EXERCISE REQUIREMENTS
Set the data below down again, exactly, with every picture left out.

===== AVAILABLE DATA

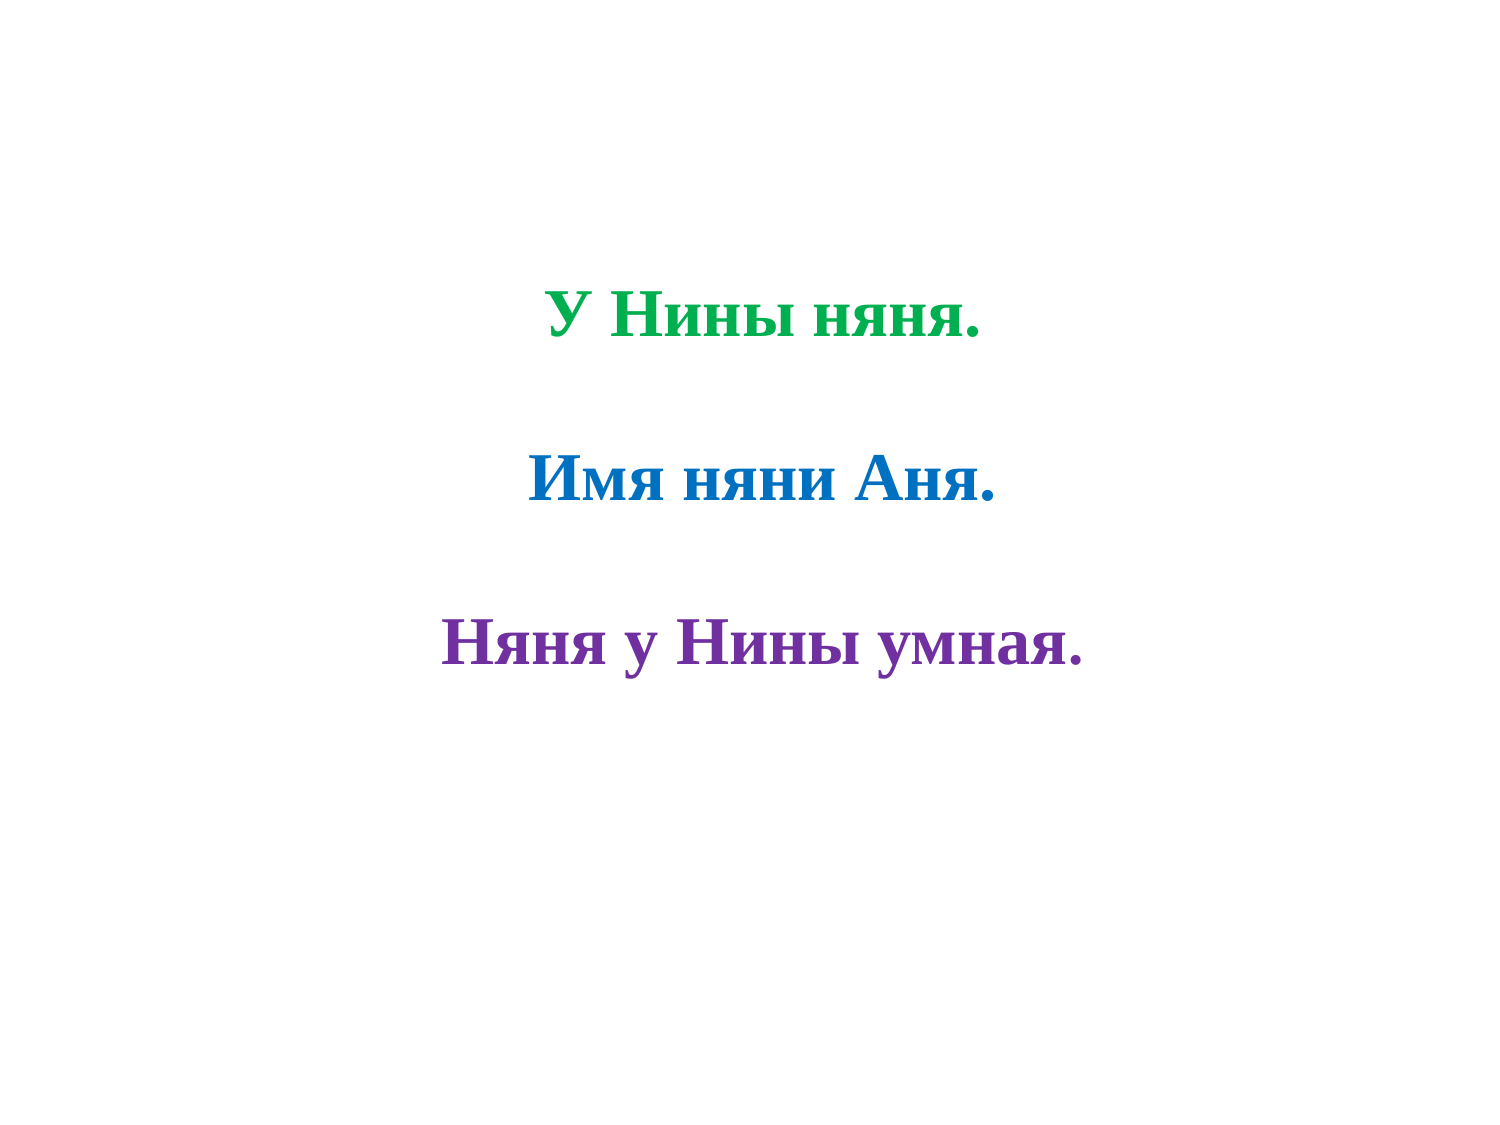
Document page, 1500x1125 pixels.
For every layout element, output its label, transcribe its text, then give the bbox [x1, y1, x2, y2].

title У Нины няня. Имя няни Аня. Няня у Нины умная. [93, 175, 1432, 762]
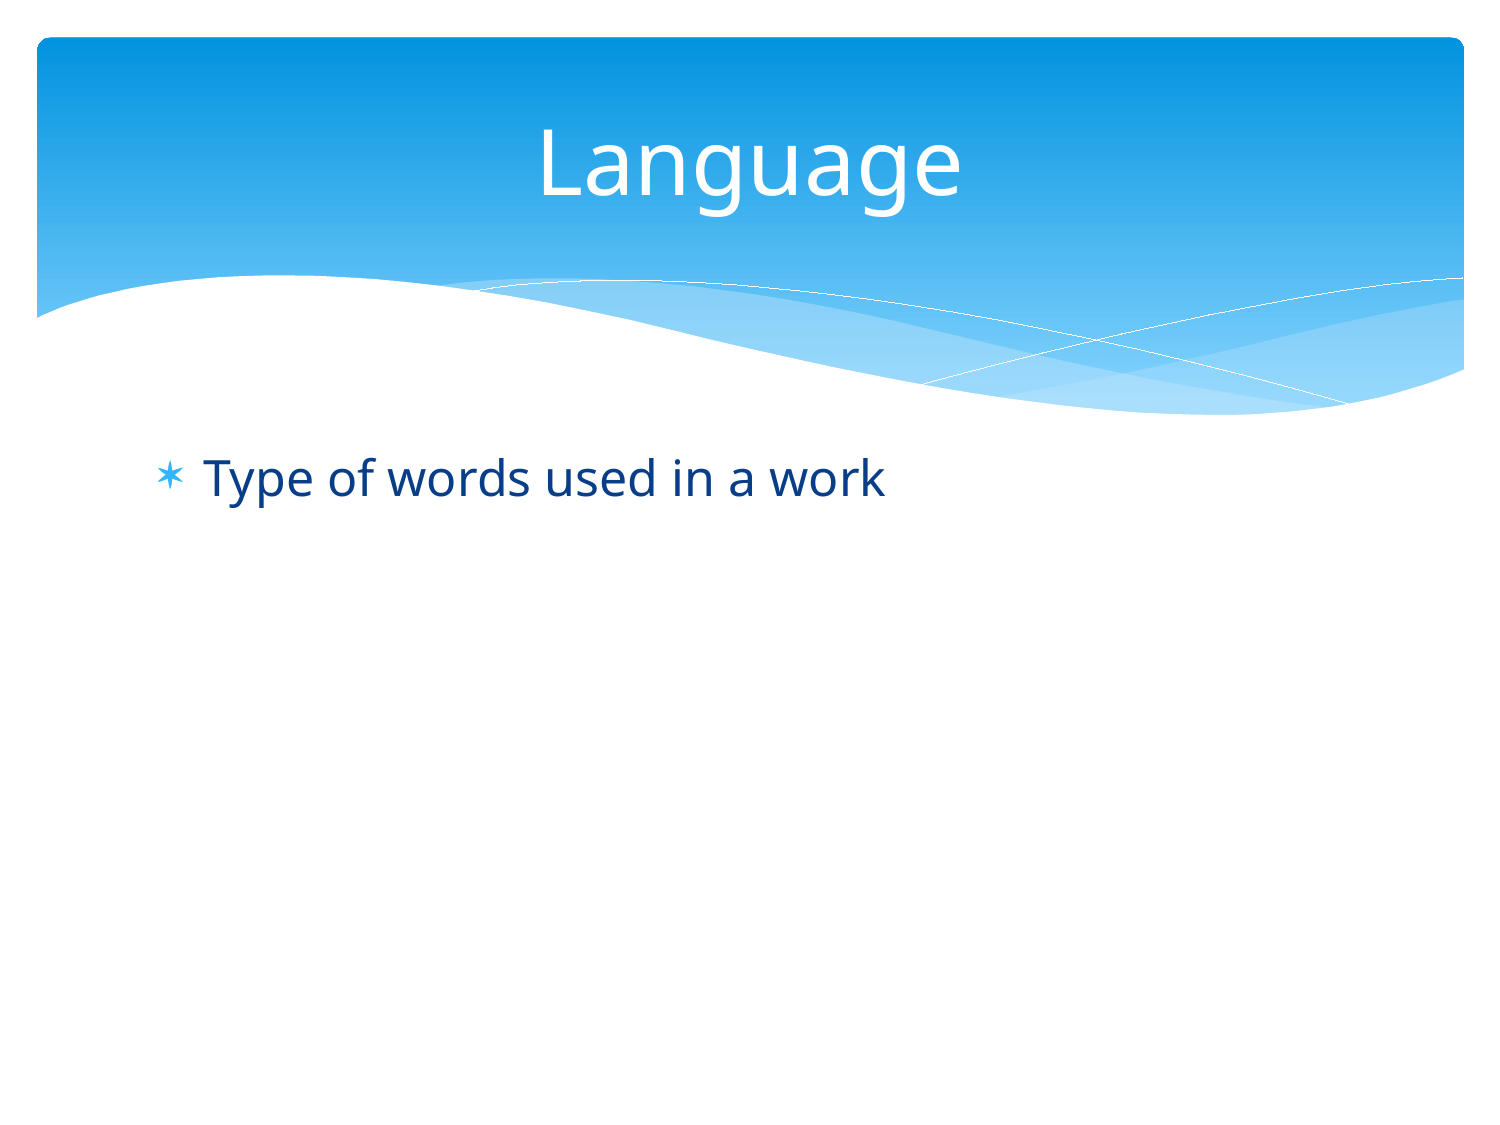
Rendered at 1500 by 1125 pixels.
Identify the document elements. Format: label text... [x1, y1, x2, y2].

list Type of words used in a work [143, 438, 1359, 1005]
title Language [75, 55, 1425, 261]
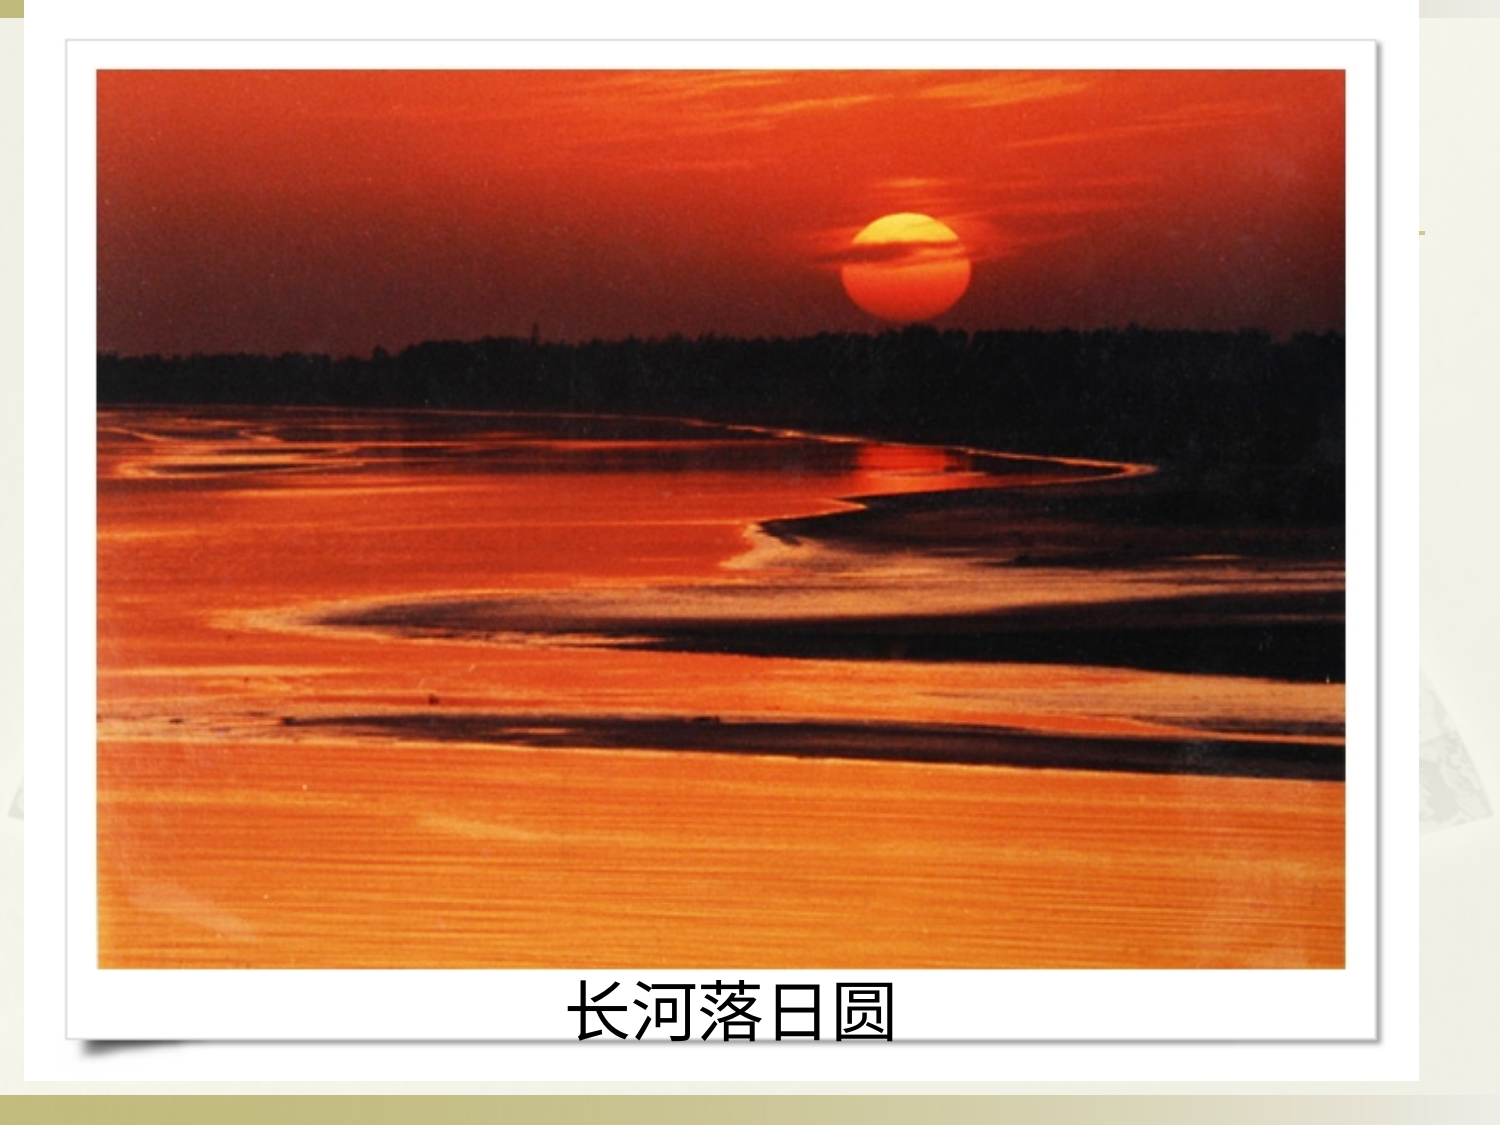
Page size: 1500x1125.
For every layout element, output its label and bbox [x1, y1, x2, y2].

picture [24, 0, 1420, 1081]
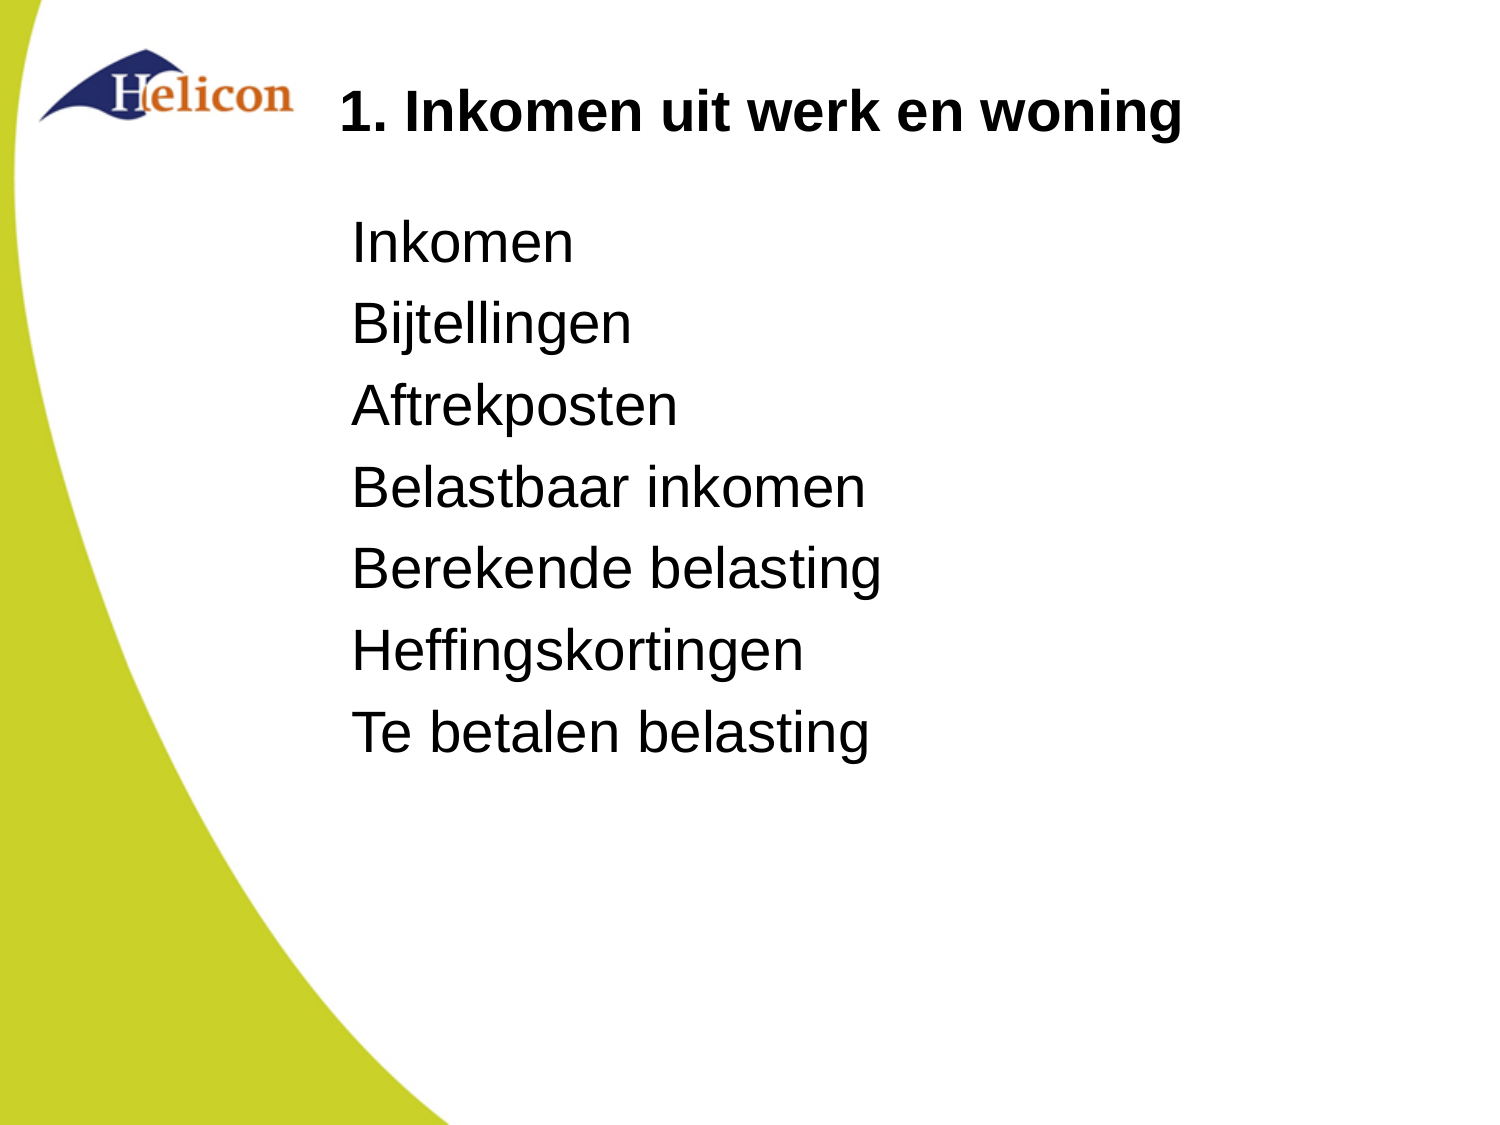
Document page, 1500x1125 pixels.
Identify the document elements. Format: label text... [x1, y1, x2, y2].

==========

EXPECTED OUTPUT
Document page, 1500x1125 pixels.
For every layout element, output its label, transcribe its text, then give the bbox [x1, y1, x2, y2].

title У Нины няня. Имя няни Аня. Няня у Нины умная. [93, 175, 1432, 762]
Rendered at 1500 by 1125 pixels.
Identify the document elements. Format: label text... [x1, y1, x2, y2].

list Type of words used in a work [143, 438, 1359, 1005]
title Language [75, 55, 1425, 261]
Page size: 1500x1125.
For every layout element, output its label and bbox [x1, y1, x2, y2].

picture [24, 0, 1420, 1081]
Document page, 1500x1125 pixels.
Identify the document elements. Format: label text... [x1, y1, x2, y2].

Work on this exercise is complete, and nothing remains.